Nas condições atuais, quanto a economia brasileira pode crescer anualmente? Eis a pergunta que está quebrando a cabeça de Paulo Guedes.
As decisões de política econômica nos próximos anos dependem dela. Responder essa questão não é fácil. Mas a resposta virá em breve. Tudo indica que, já em 2020, conheceremos melhor o potencial de crescimento do PIB brasileiro.
Quando o leitor estiver em dúvida sobre como responder uma pergunta difícil sobre uma ciência social, geralmente vale a pena pensar no casal predileto dos economistas: oferta e demanda.
Com cortes sucessivos na taxa Selic, o Banco Central está incentivando o crescimento através da demanda. Conforme a dívida pública paga juros menores, aumenta-se o incentivo para que os brasileiros parem de emprestar sua poupança ao governo. Pouco a pouco, a tendência é que parte relevante deste dinheiro vá para investimentos de outros tipos – a alta da Bolsa já é um primeiro sinal neste sentido – e também para o consumo das famílias.

━━━

**TAREFA 1:**
Diga se cada afirmação abaixo está de acordo com o trecho sobre a economia brasileira. Responda sim ou não e cite, entre aspas, as palavras do trecho que decidem a questão.
(a) O Banco Central vem cortando a taxa Selic para estimular o crescimento pela demanda.
(b) Segundo o trecho, o potencial de crescimento do PIB brasileiro só será mais bem conhecido depois de 2025.
(c) O trecho apresenta a alta da Bolsa como um primeiro sinal de que parte da poupança está indo para outros tipos de investimento.
As entradas a seguir não têm nenhuma relação com o trecho.

**INFORMAÇÕES FORNECIDAS:**
━━━

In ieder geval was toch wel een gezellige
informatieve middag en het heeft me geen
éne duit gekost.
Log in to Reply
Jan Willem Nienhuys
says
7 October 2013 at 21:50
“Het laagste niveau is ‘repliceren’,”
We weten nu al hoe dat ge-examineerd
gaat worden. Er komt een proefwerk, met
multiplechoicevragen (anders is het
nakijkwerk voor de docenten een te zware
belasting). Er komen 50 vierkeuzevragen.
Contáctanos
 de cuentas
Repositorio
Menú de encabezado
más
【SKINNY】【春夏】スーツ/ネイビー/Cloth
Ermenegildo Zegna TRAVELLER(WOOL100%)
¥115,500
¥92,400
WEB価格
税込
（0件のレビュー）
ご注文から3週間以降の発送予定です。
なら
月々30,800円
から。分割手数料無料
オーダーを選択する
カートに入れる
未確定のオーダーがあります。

━━━

**TAREFA 2:**
Por favor, redigite todas as linhas das entradas acima, sem alterar nada.

**RESPOSTA ESCRITA 1:**
(a) Sim: "Com cortes sucessivos na taxa Selic, o Banco Central está incentivando o crescimento através da demanda."
(b) Não: "Tudo indica que, já em 2020, conheceremos melhor o potencial de crescimento do PIB brasileiro."
(c) Sim: "a alta da Bolsa já é um primeiro sinal neste sentido"

**RESPOSTA ESCRITA 2:**
In ieder geval was toch wel een gezellige
informatieve middag en het heeft me geen
éne duit gekost.
Log in to Reply
Jan Willem Nienhuys
says
7 October 2013 at 21:50
“Het laagste niveau is ‘repliceren’,”
We weten nu al hoe dat ge-examineerd
gaat worden. Er komt een proefwerk, met
multiplechoicevragen (anders is het
nakijkwerk voor de docenten een te zware
belasting). Er komen 50 vierkeuzevragen.
Contáctanos
 de cuentas
Repositorio
Menú de encabezado
más
【SKINNY】【春夏】スーツ/ネイビー/Cloth
Ermenegildo Zegna TRAVELLER(WOOL100%)
¥115,500
¥92,400
WEB価格
税込
（0件のレビュー）
ご注文から3週間以降の発送予定です。
なら
月々30,800円
から。分割手数料無料
オーダーを選択する
カートに入れる
未確定のオーダーがあります。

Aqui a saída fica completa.